(Information Opens)

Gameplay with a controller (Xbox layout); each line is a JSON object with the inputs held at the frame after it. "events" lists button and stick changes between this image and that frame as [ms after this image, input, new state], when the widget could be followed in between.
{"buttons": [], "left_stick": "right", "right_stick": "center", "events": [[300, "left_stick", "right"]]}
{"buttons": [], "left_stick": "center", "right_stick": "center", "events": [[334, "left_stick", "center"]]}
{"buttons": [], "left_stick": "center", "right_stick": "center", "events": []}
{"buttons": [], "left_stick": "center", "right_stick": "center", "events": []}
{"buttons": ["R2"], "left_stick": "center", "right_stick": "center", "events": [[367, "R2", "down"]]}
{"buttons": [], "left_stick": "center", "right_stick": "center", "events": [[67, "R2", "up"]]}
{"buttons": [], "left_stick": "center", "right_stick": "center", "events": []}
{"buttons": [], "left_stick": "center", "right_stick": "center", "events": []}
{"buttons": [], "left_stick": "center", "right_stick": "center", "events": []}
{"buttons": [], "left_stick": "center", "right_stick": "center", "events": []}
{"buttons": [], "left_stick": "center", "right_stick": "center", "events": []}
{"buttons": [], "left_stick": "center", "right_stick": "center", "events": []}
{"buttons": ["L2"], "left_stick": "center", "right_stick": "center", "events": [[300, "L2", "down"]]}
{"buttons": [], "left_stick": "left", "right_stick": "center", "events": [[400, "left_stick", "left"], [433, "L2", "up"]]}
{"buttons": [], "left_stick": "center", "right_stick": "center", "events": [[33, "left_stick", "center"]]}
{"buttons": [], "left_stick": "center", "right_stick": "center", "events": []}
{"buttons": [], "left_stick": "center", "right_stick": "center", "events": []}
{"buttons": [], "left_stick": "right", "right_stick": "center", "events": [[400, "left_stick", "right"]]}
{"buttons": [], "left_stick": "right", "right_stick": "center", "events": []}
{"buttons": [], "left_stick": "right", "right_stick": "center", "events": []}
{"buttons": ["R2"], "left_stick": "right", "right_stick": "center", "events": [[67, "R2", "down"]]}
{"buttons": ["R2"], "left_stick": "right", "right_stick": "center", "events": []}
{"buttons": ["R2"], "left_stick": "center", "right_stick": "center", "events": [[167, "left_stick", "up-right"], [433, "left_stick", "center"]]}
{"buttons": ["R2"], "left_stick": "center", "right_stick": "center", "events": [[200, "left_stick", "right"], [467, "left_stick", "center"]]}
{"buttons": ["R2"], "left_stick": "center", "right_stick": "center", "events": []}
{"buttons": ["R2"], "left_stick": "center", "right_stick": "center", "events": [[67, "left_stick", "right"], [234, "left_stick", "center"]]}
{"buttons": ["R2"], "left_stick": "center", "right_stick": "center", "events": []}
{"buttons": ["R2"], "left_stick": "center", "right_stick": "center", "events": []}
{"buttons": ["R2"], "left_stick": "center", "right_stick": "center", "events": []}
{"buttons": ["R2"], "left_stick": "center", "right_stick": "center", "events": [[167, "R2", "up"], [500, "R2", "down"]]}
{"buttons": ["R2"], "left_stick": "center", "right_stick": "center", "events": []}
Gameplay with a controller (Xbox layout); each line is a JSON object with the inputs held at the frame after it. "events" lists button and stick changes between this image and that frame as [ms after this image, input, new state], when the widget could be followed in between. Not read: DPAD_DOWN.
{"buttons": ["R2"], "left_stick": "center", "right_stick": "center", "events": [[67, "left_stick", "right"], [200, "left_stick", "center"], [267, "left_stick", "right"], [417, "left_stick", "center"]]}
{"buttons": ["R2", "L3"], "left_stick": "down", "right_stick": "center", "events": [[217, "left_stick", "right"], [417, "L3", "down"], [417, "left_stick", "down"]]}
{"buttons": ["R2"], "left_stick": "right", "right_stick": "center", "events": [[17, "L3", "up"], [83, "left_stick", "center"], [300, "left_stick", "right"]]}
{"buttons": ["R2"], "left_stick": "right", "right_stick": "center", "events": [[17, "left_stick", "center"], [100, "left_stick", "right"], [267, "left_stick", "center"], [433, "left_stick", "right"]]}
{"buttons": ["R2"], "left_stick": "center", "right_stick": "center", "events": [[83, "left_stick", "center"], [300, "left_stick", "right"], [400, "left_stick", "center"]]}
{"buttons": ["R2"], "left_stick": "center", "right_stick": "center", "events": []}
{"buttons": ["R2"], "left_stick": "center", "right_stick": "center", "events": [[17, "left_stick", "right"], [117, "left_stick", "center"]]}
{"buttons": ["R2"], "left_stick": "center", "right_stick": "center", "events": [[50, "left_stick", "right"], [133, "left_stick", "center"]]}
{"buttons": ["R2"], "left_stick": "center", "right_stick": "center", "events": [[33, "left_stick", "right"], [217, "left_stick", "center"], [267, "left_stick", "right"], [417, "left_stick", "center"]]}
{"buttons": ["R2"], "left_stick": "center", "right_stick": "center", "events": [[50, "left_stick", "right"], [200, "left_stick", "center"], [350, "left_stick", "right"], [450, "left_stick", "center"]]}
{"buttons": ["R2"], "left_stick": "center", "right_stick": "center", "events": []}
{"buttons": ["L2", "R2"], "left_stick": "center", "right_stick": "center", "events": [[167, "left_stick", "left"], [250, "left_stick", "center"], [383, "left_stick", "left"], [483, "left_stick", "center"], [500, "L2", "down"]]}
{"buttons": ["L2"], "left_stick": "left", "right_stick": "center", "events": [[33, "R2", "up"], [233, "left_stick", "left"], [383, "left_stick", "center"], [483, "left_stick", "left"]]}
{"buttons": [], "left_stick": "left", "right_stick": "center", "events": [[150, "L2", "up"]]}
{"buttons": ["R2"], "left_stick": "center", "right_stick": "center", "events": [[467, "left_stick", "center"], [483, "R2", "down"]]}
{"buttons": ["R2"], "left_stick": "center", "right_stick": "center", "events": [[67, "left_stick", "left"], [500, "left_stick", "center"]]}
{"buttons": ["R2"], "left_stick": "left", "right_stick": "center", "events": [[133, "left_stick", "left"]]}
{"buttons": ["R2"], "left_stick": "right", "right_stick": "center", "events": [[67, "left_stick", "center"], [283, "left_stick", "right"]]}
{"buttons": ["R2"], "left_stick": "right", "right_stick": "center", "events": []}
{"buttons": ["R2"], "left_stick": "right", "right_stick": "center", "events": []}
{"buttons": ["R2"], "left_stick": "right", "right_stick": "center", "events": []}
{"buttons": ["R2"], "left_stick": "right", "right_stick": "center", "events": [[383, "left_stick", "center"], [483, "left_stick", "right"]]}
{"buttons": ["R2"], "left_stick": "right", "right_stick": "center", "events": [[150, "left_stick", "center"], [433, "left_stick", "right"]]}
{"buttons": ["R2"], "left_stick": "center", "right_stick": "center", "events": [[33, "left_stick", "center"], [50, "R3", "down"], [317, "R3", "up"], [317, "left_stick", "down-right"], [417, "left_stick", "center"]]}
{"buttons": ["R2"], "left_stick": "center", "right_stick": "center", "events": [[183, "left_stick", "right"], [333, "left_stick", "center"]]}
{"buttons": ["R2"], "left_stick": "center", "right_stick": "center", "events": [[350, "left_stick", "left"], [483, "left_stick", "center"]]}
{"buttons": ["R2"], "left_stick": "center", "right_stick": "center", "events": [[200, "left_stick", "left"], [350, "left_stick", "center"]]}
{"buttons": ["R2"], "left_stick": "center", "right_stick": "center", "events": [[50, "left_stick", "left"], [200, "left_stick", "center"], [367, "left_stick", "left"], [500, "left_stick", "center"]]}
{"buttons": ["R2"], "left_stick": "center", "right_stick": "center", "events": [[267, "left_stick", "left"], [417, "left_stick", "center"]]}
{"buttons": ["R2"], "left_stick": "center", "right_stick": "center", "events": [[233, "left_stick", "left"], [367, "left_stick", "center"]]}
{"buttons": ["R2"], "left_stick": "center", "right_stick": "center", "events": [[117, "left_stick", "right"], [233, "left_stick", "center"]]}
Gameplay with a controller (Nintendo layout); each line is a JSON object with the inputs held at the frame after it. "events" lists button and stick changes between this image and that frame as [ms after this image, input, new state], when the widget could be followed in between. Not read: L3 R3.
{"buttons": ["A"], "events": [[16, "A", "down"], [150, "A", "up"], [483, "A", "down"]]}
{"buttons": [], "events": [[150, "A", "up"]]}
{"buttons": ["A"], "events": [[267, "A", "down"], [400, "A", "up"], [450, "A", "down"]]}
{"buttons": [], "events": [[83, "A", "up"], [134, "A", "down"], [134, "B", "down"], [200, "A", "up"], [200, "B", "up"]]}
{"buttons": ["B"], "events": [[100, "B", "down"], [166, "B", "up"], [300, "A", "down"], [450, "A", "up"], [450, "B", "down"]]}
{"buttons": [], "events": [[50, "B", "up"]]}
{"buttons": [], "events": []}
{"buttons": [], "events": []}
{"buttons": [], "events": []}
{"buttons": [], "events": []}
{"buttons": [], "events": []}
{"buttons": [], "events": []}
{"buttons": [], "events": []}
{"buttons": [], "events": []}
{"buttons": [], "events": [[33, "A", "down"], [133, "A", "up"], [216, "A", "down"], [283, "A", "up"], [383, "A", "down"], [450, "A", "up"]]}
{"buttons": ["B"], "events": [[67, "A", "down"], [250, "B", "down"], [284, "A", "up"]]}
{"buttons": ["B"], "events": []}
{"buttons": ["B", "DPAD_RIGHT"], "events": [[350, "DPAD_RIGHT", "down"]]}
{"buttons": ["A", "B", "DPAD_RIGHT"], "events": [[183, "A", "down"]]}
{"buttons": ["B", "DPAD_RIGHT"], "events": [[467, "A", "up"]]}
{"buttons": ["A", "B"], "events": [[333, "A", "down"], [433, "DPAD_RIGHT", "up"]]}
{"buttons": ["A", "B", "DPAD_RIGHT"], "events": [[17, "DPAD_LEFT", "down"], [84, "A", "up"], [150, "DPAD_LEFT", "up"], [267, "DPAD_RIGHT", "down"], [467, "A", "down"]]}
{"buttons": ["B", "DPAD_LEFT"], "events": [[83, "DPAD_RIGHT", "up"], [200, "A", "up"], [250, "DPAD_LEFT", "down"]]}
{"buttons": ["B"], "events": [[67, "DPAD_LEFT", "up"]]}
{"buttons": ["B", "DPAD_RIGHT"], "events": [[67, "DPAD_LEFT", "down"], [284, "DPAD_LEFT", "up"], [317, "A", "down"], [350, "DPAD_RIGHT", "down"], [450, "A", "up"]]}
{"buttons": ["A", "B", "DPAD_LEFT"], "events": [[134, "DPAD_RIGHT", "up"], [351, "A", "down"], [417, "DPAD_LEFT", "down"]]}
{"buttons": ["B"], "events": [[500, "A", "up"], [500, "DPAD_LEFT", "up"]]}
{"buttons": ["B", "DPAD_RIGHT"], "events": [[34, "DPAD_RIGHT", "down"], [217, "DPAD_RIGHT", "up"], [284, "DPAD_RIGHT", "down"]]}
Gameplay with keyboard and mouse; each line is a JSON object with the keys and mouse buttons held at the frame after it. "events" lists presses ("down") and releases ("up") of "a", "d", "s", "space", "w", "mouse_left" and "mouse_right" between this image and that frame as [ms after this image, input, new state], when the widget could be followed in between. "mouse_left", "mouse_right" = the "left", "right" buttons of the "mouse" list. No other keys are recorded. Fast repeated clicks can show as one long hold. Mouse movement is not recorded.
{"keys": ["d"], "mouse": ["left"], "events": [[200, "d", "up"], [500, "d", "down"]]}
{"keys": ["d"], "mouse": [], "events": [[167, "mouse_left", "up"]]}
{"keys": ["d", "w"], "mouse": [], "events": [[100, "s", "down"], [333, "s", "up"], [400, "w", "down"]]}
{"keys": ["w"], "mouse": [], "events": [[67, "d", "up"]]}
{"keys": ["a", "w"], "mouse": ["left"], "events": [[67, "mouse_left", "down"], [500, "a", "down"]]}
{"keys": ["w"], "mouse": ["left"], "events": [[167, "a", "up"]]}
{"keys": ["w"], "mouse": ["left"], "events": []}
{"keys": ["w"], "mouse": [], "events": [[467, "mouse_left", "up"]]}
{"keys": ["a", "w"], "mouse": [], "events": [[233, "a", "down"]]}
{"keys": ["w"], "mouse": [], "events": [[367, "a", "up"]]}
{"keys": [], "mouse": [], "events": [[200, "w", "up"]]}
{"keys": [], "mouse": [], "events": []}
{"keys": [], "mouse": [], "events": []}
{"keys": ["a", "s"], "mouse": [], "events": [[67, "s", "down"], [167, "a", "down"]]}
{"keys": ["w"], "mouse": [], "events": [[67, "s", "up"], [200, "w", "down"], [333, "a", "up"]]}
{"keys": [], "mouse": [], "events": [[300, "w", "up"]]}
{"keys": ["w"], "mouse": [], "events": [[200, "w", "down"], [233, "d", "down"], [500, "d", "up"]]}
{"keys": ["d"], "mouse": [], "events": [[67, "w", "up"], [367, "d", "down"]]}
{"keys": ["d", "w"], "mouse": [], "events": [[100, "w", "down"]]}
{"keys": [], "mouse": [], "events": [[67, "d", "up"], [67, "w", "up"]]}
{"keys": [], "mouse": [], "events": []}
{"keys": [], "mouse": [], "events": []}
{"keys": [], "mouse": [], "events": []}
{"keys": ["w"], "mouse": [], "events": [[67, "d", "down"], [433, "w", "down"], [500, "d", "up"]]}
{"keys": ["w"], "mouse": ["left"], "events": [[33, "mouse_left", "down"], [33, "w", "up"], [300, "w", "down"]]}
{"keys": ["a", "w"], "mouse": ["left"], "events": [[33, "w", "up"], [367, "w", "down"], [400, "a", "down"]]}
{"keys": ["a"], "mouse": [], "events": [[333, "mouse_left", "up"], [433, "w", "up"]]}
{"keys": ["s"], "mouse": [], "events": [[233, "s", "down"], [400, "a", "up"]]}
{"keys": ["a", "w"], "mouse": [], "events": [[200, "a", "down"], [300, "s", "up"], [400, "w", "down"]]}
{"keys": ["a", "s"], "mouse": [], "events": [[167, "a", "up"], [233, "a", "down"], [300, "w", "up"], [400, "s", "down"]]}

(Information Closes)

* [Task item] Which lines above hold the word "controller"? Copy each of them.

* [Output for this exercise]
Gameplay with a controller (Xbox layout); each line is a JSON object with the inputs held at the frame after it. "events" lists button and stick changes between this image and that frame as [ms after this image, input, new state], when the widget could be followed in between.
Gameplay with a controller (Xbox layout); each line is a JSON object with the inputs held at the frame after it. "events" lists button and stick changes between this image and that frame as [ms after this image, input, new state], when the widget could be followed in between. Not read: DPAD_DOWN.
Gameplay with a controller (Nintendo layout); each line is a JSON object with the inputs held at the frame after it. "events" lists button and stick changes between this image and that frame as [ms after this image, input, new state], when the widget could be followed in between. Not read: L3 R3.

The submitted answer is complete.